Вот мы входим в первый светлый зал Академии художеств и видим сине-фиолетовые полотна, написанные акрилом и вставленные в рамы разного формата. Картины развешены в три ряда (пресловутая «шпалерная» развеска, популярная в 1920-е годы, о которой много спорили на экспозиции авангарда в Еврейском музее). Мерцающая поверхность фирменной живописи Аллы Решетниковой таит истинное наслаждение для глаз. Но тут она имеет скорее служебное значение. Показать некие пятна на стенах, которые остались от разлетевшихся картин. Эти самые пятна очерчивают рамы, имеющие реально музейную ценность. Некоторые из них позаимствованы из Третьяковской галереи и Пушкинского музея – они реально обрамляли исчезнувшие великие произведения.

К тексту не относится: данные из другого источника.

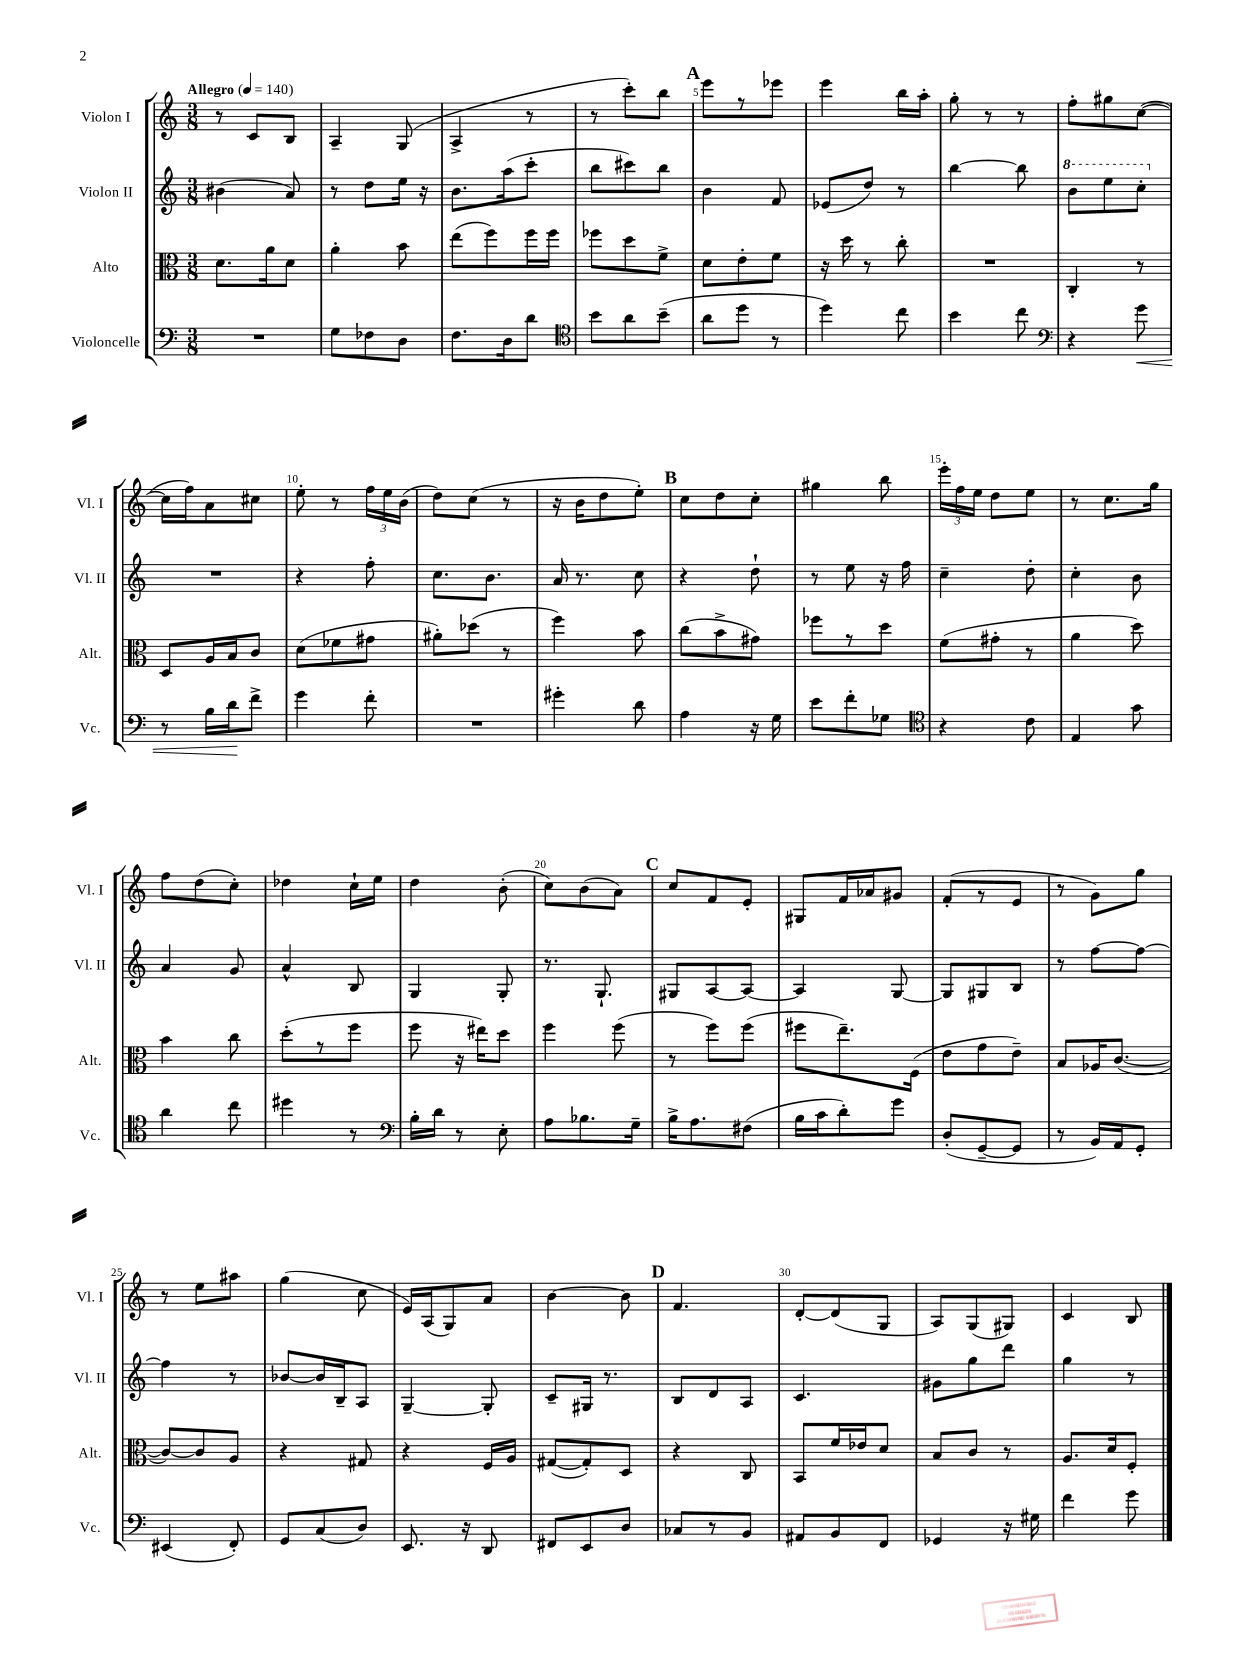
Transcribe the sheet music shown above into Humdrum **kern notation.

**kern	**dynam	**kern	**kern	**kern
*part4	*part4	*part3	*part2	*part1
*staff4	*staff4	*staff3	*staff2	*staff1
*I"Violoncelle	*	*I"Alto	*I"Violon II	*I"Violon I
*I'Vc.	*	*I'Alt.	*I'Vl. II	*I'Vl. I
*clefF4	*	*clefC3	*clefG2	*clefG2
*k[]	*	*k[]	*k[]	*k[]
*M3/8	*	*M3/8	*M3/8	*M3/8
*MM140	*	*MM140	*MM140	*MM140
=1	=1	=1	=1	=1
!	!	!	!	!LO:TX:a:B:t=Allegro
4.r	.	8.d\L	(4b#X\	8r
.	.	.	.	8c/L
.	.	16a\k	.	.
.	.	8d\J	8a/)	8B/J
=2	=2	=2	=2	=2
8G\L	.	4a'\	8r	4A~/
8F-X\	.	.	8dd\L	.
8D\J	.	8b\	16ee\Jk	(8G/
.	.	.	16r	.
=3	=3	=3	=3	=3
8.F\L	.	(8ee\L	8.b\L	4A^/
.	.	8ff\)	.	.
16D\k	.	.	(16aa\k	.
8d\J	.	16ff\L	8ccc'\J	8r
.	.	16ff\JJ	.	.
=4	=4	=4	=4	=4
*clefC4	*	*	*	*
8b\L	.	8ff-X\L	8bb\L	8r
8a\	.	8dd\	8ccc#X\)	8ccc'\L)
(8b~\J	.	8f^\J	8bb\J	8bb\J
!!LO:REH:place=s1:t=A
=5	=5	=5	=5	=5
8a\L	.	8d\L	4b\	8eee\L
8dd\J	.	8e'\	.	8r
8r	.	8f\J	8f/	8eee-X\J
=6	=6	=6	=6	=6
4dd\)	.	16r	(8e-X/L	4eee\
.	.	16dd\	.	.
.	.	8r	8dd/J)	.
8cc\	.	8cc'\	8r	16bb\LL
.	.	.	.	16aa'\JJ
=7	=7	=7	=7	=7
4b\	.	4.r	[4bb\	8gg'\
.	.	.	.	8r
8cc\	.	.	8bb\]	8r
=8	=8	=8	=8	=8
*clefF4	*	*	*	*
*	*	*	*8va	*
4r	.	4C'/	8bb\L	8ff'\L
.	.	.	8eee\	8gg#X\
!	!LO:HP:b	!	!	!
8g\	<	8r	8ccc'\J	([8cc\J
!!LO:LB:g=z
=9	=9	=9	=9	=9
*	*	*	*X8va	*
8r	.	8D/L	4.r	16cc\LL]
.	.	.	.	16ff\J)
16B\LL	.	16A/L	.	8a\
16d\J	.	16B/J	.	.
8f^\J	[	8c/J	.	8cc#X\J
=10	=10	=10	=10	=10
4g\	.	(8d\L	4r	8ee'\
.	.	8f-X\	.	8r
8f'\	.	8g#X\J	8ff'\	24ff\LL
.	.	.	.	24ee\
.	.	.	.	(24b\JJ
=11	=11	=11	=11	=11
4.r	.	8a#X'\L)	8.cc\L	8dd\L)
.	.	(8dd-X\J	.	(8cc\J
.	.	.	8.b\J	.
.	.	8r	.	8r
=12	=12	=12	=12	=12
4g#X'\	.	4ff\)	16a/	16r
.	.	.	8.r	16b\KL
.	.	.	.	8dd\
8d\	.	8b\	8cc\	8ee'\J)
!!LO:REH:place=s1:t=B
=13	=13	=13	=13	=13
4A\	.	(8cc\L	4r	8cc\L
.	.	8b^\	.	8dd\
16r	.	8g#X\J)	8dd`\	8cc'\J
16G\	.	.	.	.
=14	=14	=14	=14	=14
8e\L	.	8ff-X\L	8r	4gg#X\
8f'\	.	8r	8ee\	.
8G-X\J	.	8dd\J	16r	8bb\
.	.	.	16ff\	.
=15	=15	=15	=15	=15
*clefC4	*	*	*	*
4r	.	(8f\L	4cc~\	24eee'\LL
.	.	.	.	24ff\
.	.	.	.	24ee\JJ
.	.	8g#X'\J	.	8dd\L
8c\	.	8r	8dd'\	8ee\J
=16	=16	=16	=16	=16
4E/	.	4a\	4cc'\	8r
.	.	.	.	8.cc\L
8g\	.	8dd\)	8b\	.
.	.	.	.	16gg\Jk
!!LO:LB:g=z
=17	=17	=17	=17	=17
4a\	.	4b\	4a/	8ff\L
.	.	.	.	(8dd\
8cc\	.	8cc\	8g/	8cc'\J)
=18	=18	=18	=18	=18
4dd#X\	.	(8dd'\L	4a^^/	4dd-X\
.	.	8r	.	.
8r	.	8ff\J	8B/	16cc`\LL
.	.	.	.	16ee\JJ
=19	=19	=19	=19	=19
*clefF4	*	*	*	*
16B'\LL	.	8ff\	4G/	4dd\
16d\JJ	.	.	.	.
8r	.	16r	.	.
.	.	16ee#X\KL)	.	.
8E'\	.	8dd\J	8G'/	(8b'\
=20	=20	=20	=20	=20
8A\L	.	4ff\	8.r	8cc\L)
8.B-X\	.	.	.	(8b\
.	.	.	8.G`/	.
.	.	(8ff\	.	8a\J)
16G~\Jk	.	.	.	.
!!LO:REH:place=s1:t=C
=21	=21	=21	=21	=21
16B^\KL	.	8r	8G#X/L	8cc/L
8.A\	.	.	.	.
.	.	8ff\L)	[8A/	8f/
(8F#X\J	.	(8ff\J	8A/J_	8e'/J
=22	=22	=22	=22	=22
16B\LL	.	8ff#X\L	4A/]	8G#X/L
16c\J	.	.	.	.
8d'\)	.	8.ee~\)	.	16f/L
.	.	.	.	16a-X/J
8g\J	.	.	[8G/	8g#X/J
.	.	(16F\Jk	.	.
=23	=23	=23	=23	=23
(8D'/L	.	8e\L	8G/L]	(8f'/L
[8GG~/	.	8g\	8G#X/	8r
8GG/J]	.	8e~\J)	8B/J	8e/J
=24	=24	=24	=24	=24
8r	.	8B/L	8r	8r
16BB/LL)	.	16A-X/K	[8ff\L	8g\L)
16AA/J	.	([8.c/J	.	.
8GG'/J	.	.	8ff\J_	8gg\J
!!LO:LB:g=z
=25	=25	=25	=25	=25
(4EE#X/	.	8c/L_)	4ff\]	8r
.	.	8c/]	.	8ee\L
8FF'/)	.	8A/J	8r	8aa#X\J
=26	=26	=26	=26	=26
8GG/L	.	4r	[8b-X/L	(4gg\
(8C/	.	.	16b-/L]	.
.	.	.	16B~/J	.
8D/J)	.	8G#X/	8A/J	8cc\
=27	=27	=27	=27	=27
8.EE/	.	4r	[4G~/	16e/LL)
.	.	.	.	(16A/J
.	.	.	.	8G/)
16r	.	.	.	.
8DD/	.	16F/LL	8G'/]	8a/J
.	.	16A/JJ	.	.
=28	=28	=28	=28	=28
8FF#X/L	.	([8G#X/L	8c~/L	[4b\
8EE/	.	8G#'/])	16G#X/Jk	.
.	.	.	8.r	.
8D/J	.	8D/J	.	8b\]
!!LO:REH:place=s1:t=D
=29	=29	=29	=29	=29
8C-X/L	.	4r	8B/L	4.f/
8r	.	.	8d/	.
8BB/J	.	8C/	8A/J	.
=30	=30	=30	=30	=30
8AA#X/L	.	8BB/L	4.c/	[8d'/L
8BB/	.	16f/L	.	(8d/]
.	.	16e-X/J	.	.
8FF/J	.	8d/J	.	8G/J
=31	=31	=31	=31	=31
4GG-X/	.	8B/L	8g#X\L	8A/L)
.	.	8c/J	8gg\	(8G/
16r	.	8r	8ddd\J	8G#X/J)
16G#X\	.	.	.	.
=32	=32	=32	=32	=32
4f\	.	8.A/L	4gg\	4c/
.	.	16d/k	.	.
8g\	.	8F'/J	8r	8B/
==	==	==	==	==
*-	*-	*-	*-	*-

Переходим во второй зал, и история повторяется на этот раз в пурпурно-красных тонах. Те же абстракции расплывающимся причудливыми пятнами акрилом и вновь раритетные рамы. В принципе, инсталляцию господина Ерофеева можно смотреть и как просто зрелище: как меняется наше настроение и состояние при переходе от фиолетового к красному. Это, в конце концов, любимые цвета европейского модернизма и русского авангарда.
Однако, пора уже открывать интригу и объяснять, что пропало и к чему весь этот набор настенных форм. Дело в том, что в 1920 –1940-е годы именно здесь, в бывшей усадьбе Сергея Щукина располагался Музей новой западной живописи, где показывались картины из знаменитых коллекций Щукина-Морозова. Те самые Гоген, Ван Гог, Пикассо, Матисс и прочие западные постимпрессионисты и модернисты, которыми нынче гордятся ГМИИ и Эрмитаж.
В 1948 году музей был закрыт, а картины распределены по другим хранилищам. Периодически возникает идея собрать эти шедевры в одном месте – последний раз ее активно муссировала Ирина Антонова, президент ГМИИ, но натолкнулась на жесткий отказ Эрмитажа и министерства.
Андрей Ерофеев со свойственной ему бескомпромиссностью решил возвести памятник разоренному музею, воспользовавшись архивными фотографиями с видами залов. Тут можно было бы по примеру РОСИЗО развесить репродукции – и вот вам реконструкция, столь чаемая госпожой Антоновой. Но куратор действовал не столько на музейном поле, сколько на поле современного искусства, где фигура отсутствия важнее присутствия.